There’s free testing at the hospital, but it is only available for 45 minutes daily for symptomatic people. A hospital person said Tuesday on the Zoom that they’re looking to hire three part-time people to ramp up testing for three hours each day Monday through Friday. Until then that leaves home testing, but the public health director put accuracy of a one-time use of the Binax test at about 40 percent. I don’t understand how this works, but if you use that test on a regular basis, say weekly, then accuracy goes up to 60 percent.
According to the Wall Street Journal, the City of Houston has a robust wastewater testing program, which also gives the city an idea of the extent of asymptomatic cases, because everyone with the virus excretes it into the sewers. I know Gunnison experimented with wastewater testing early in the pandemic; now it feels like it would be helpful to know if we have a high incidence of asymptomatic virus in our midst.
Our public health director keeps lauding our 70 percent fully vaccinated rate, which is nothing to sneeze at, but the CDC with all its county-level charts put us a few percentage points below that — and they’re now saying it might take 80, even 90, percent to reach herd immunity. And of course, there are all our visitors, of particular note since the only commonality among positive cases local public health can find is travel.
Yesterday on CBS This Morning, Dr. David Agus was addressing the uptick in pediatric cases when he concluded his segment by noting, with great assurance, that the delta variant will burn itself out in September. It was the end of his segment, and he didn’t expound on this, nor did anyone ask him to explain, so I turned to the internet, where everything you can find about the virus is completely factual.
I landed on WebMD, which I like to think is generally fairly factual, maybe not as reliable as Facebook but it might do in a pinch, and on Aug. 4 the site issued an article on this very subject: “Will the Delta Variant Peak and Then Burn Out?” [I was going to provide a link but, you know, WordPress.]
WebMD noted this appears to have been the case in both India and the United Kingdom, although daily cases are still in the tens of thousands in India and thousands in Britain, so “burned out” may still apply more to the people combatting the disease than Corona herself, but cases have lessened significantly.
So that could happen here too, but as WebMd noted, “Like other pandemic predictions, these are all over the board.” Dr.
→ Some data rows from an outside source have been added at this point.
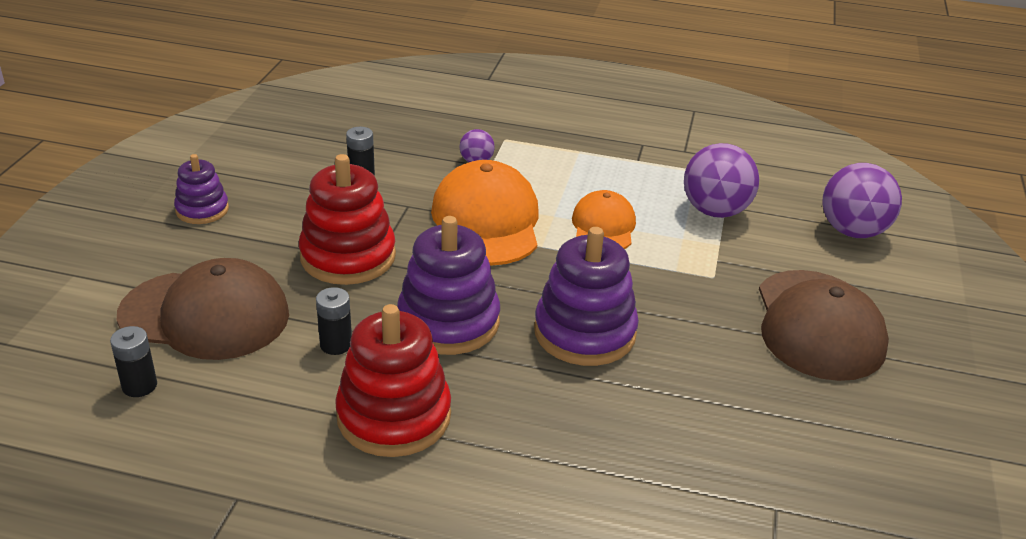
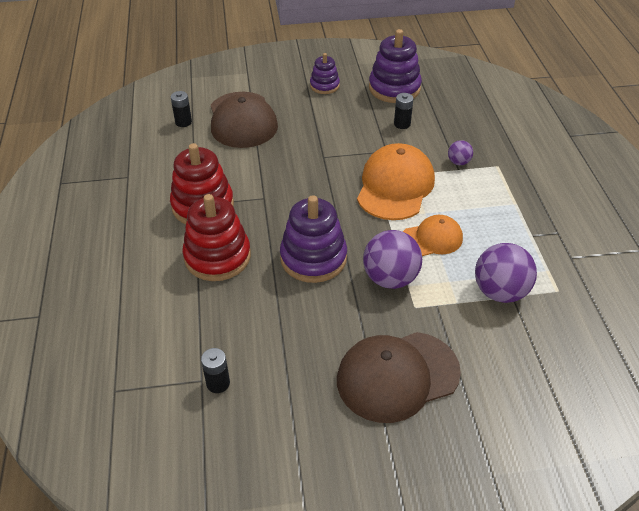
camera: 70 degrees right, 10 degrees up
red stacking toy [299,154,396,285] -> red stacking toy moved to [182,194,251,281]
black battery [316,287,352,355] -> black battery moved to [201,348,230,393]
purple stacking toy [397,216,500,355] -> purple stacking toy moved to [369,29,422,103]
orange cap [431,160,539,266] -> orange cap turned 45 degrees counterclockwise [357,143,435,220]
purple ball [823,163,902,238] -> purple ball moved to [363,230,422,289]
Scott Gottlieb, former director of the Food and Drug Administration, predicted that yesterday, Aug. 11, would be the turning point. I’m no doctor, but I’m going to disagree with him on that.
He’s not the only one saying mid-August, although he might be the only one offering a specific date, and others saying this appear to be hedging their bets into mid-September, which is as broad a range as 10 county cases per week (not worrisome) to 50 (problematic). Others went as late as October, and one doctor from Johns Hopkins said that since we’re already underestimating the counts, it could go on indefinitely.
There are measures we could all take, and some of us have, to mitigate this, but since the true information on Facebook suggests it’s your patriotic duty to remain unvaccinated, and the cool governor thing to do is put your constituents in obvious harm’s way, I don’t see us all mitigating any time soon. (Makes you feel real optimistic about a global coming-together to solve that warming thing, eh?)
Our public health director, who received a large number of threats up to and including death last year, has no appetite for any sort of mandate, barely even recommendations, so it appears that Gunnison County will keep limping along with the rest of the country, wearisome hosts to Corona, who is having so much fun she is loathe to leave.